ANDREW GALE led Yorkshire into the quarter-finals of the Royal London One-Day Cup and then insisted his team can win the trophy.
Yorkshire booked their place in the last eight with a 10-wicket victory against Derbyshire at Scarborough.
It was their fifth win in seven group games and kept them top of Group A with one match left, against Hampshire at Southampton next Thursday.
Yorkshire would guarantee a home quarter-final by winning that game, and captain Gale believes they can now win the competition.
“I think we can go all the way,” said Gale, whose side blew away Derbyshire for 151 in 41 overs before cruising home with 20.3 overs to spare, Alex Lees striking 69 and Adam Lyth 67.
“We’ve played some really good cricket up to now and I definitely think we can win some silverware.
“I knew going into this comp that it works better for the make-up of our side than Twenty20,” he said.
“The two lads up top are playing out of their skins and getting us off to really good starts, and we’re getting contributions throughout the side.”
Having missed out on qualification for the quarter-finals of the T20 Blast, Yorkshire were in no mood to make the same mistake in the 50-over tournament.
A group containing the Midlands quartet of Derbyshire, Worcestershire, Leicestershire and Northamptonshire was tantamount to receiving a bye to the last eight, but those sides still had to be beaten and Yorkshire have played well in the format overall.
It remains to be seen how they fare against the very best teams in the knockout stages, with Essex having beaten them comfortably at Scarborough on Monday and Nottinghamshire having defeated them in a decisive T20 game at Headingley last month, and Yorkshire have sometimes taken one step forward and two steps back in one-day cricket this summer.
But they have been full value for their progress in the 50-over fare and are only two knockout wins from a Lord’s final, something they have not experienced since they lifted the old Cheltenham and Gloucester Trophy in 2002, their last silverware of any description.
Victory over Derbyshire seemed guaranteed from the moment that Tim Bresnan took two early wickets after Yorkshire won the toss on a sunny morning that gave way to a cloudy afternoon.
Before a crowd that eventually climbed to 4,000, Bresnan had Wes Durston caught at third man with his first delivery – the opening ball of the second over – and then Marcus North caught behind.
It left Derbyshire 4-2 in the fourth over and although they rallied to 52-2 in the 15th, Rich Pyrah knocked the stuffing out of them with three quick wickets.
Wayne Madsen was well-caught by a tumbling Andrew Hodd off an inside edge before Pyrah struck twice in two balls with the total on 73, Billy Godleman caught at point and Scott Elstone caught at second slip – Lyth providing the safe pair of hands on both occasions.

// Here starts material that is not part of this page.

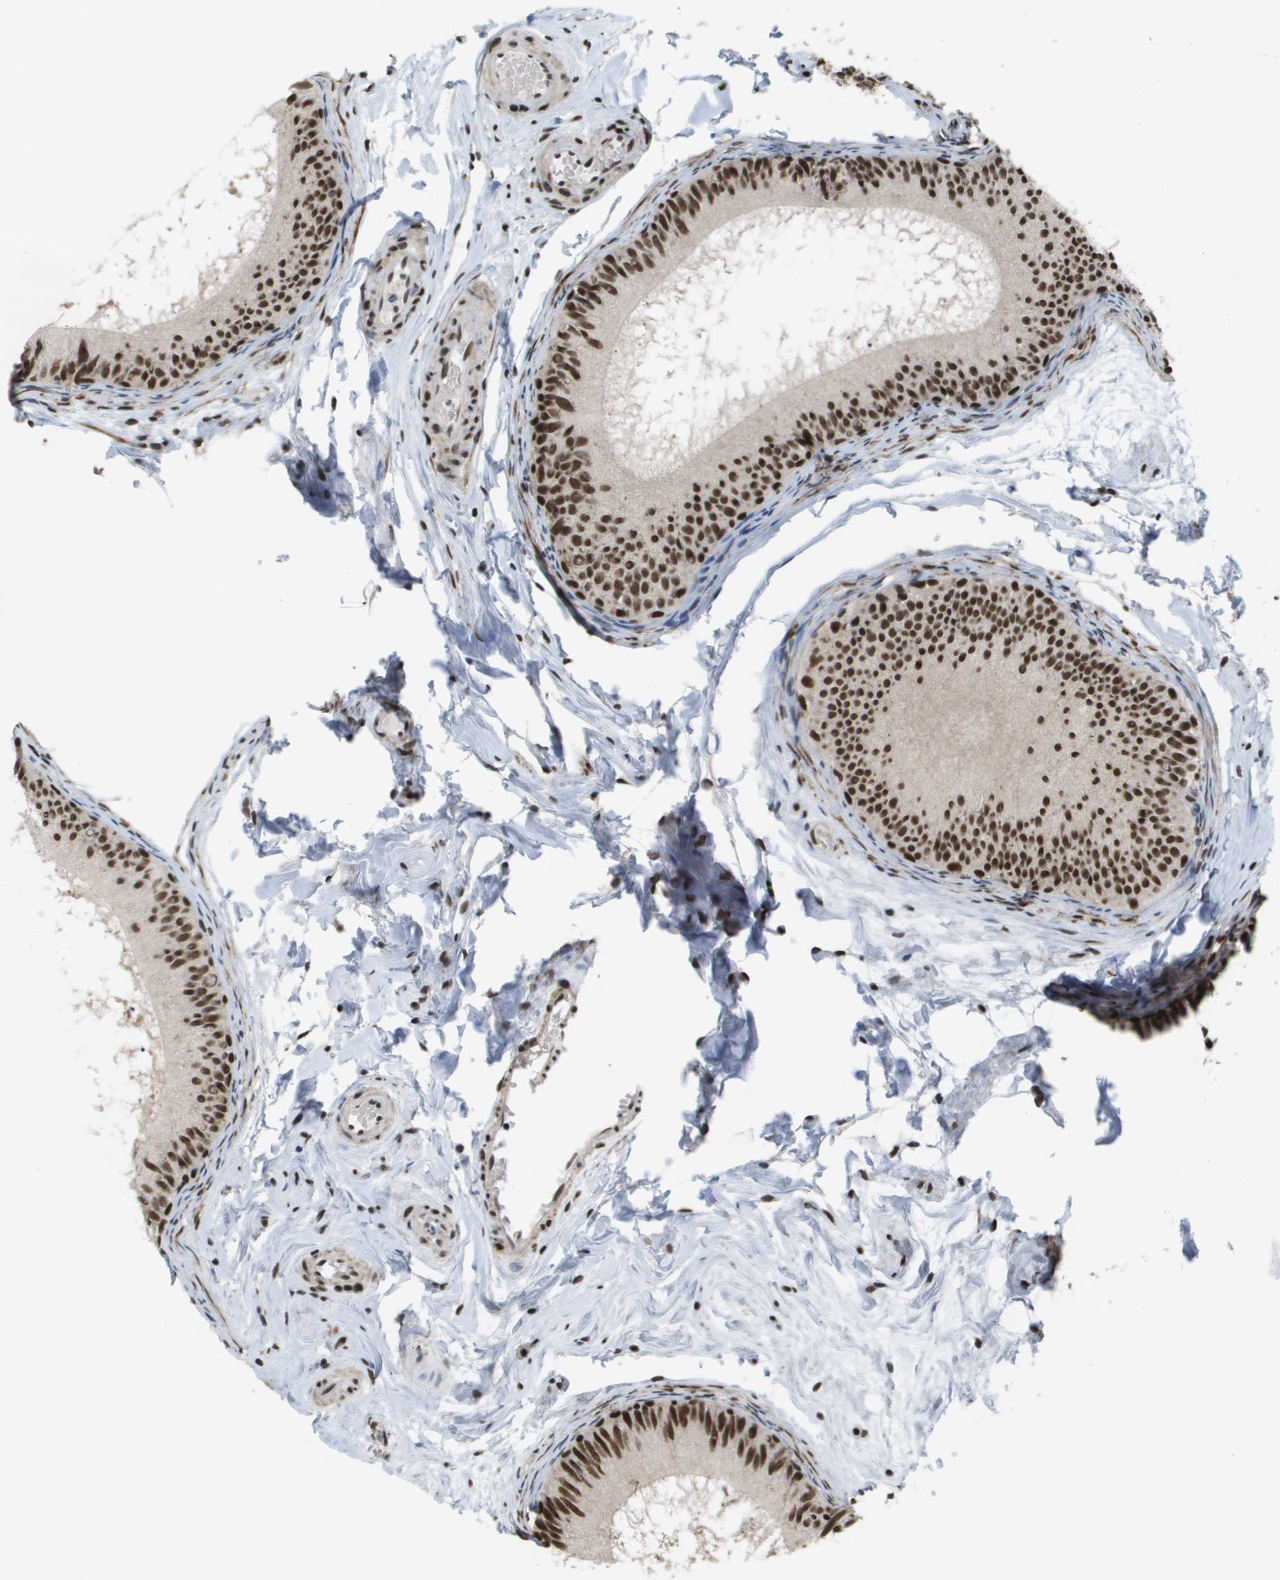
{"staining": {"intensity": "strong", "quantity": ">75%", "location": "nuclear"}, "tissue": "epididymis", "cell_type": "Glandular cells", "image_type": "normal", "snomed": [{"axis": "morphology", "description": "Normal tissue, NOS"}, {"axis": "topography", "description": "Epididymis"}], "caption": "Human epididymis stained with a brown dye reveals strong nuclear positive staining in approximately >75% of glandular cells.", "gene": "CDT1", "patient": {"sex": "male", "age": 46}}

It was Adil Rashid’s turn then to get in on the act, the leg-spinner having Gareth Cross caught by Bresnan at mid-off and David Wainwright held on the mid-wicket boundary by Jack Leaning.
Steve Patterson rounded off the innings by also having Alex Hughes caught on the mid-wicket boundary by Leaning before yorking Mark Footitt.
Hughes’s 43 was the top score, made from 76 balls with two fours and a six, with only five batsmen reaching double figures.
Pyrah returned the best figures of 3-25 as Derbyshire were dismissed with nine of their allotted overs left.
So swiftly did Yorkshire sweep the Derbyshire batting aside, there was time for 12 overs of their reply before the scheduled mid-innings break.
Yorkshire were 64-0 at that stage, with Derbyshire’s problems having been compounded by the removal of pace bowler Footitt from the attack for intimidatory bowling.
Footitt’s fifth over contained three bouncers and a beamer, North completing his over from the Trafalgar Square end.
It was wayward stuff from Footitt, the 28-year-old left-armer, and belied his status as the second highest wicket-taker in Division Two of the County Championship this season with 52 at 20.86.
After the interval, with the threat of rain never far away (no sooner had the match finished, indeed, than there was a torrential shower), Yorkshire needed only a further 17.3 overs to wrap things up.
Lees beat Lyth in the race to fifty, reached from 66 balls with seven fours, on a day when Lees continued his remarkable record against Derbyshire.
In four innings against them in all competitions, the 21-year-old has scored 472 runs without being dismissed.
Lyth went to his fifty from 63 balls with five fours and a six, the pair recording their fifth century stand in all cricket this year in a game which Yorkshire’s dominance rendered a non-event.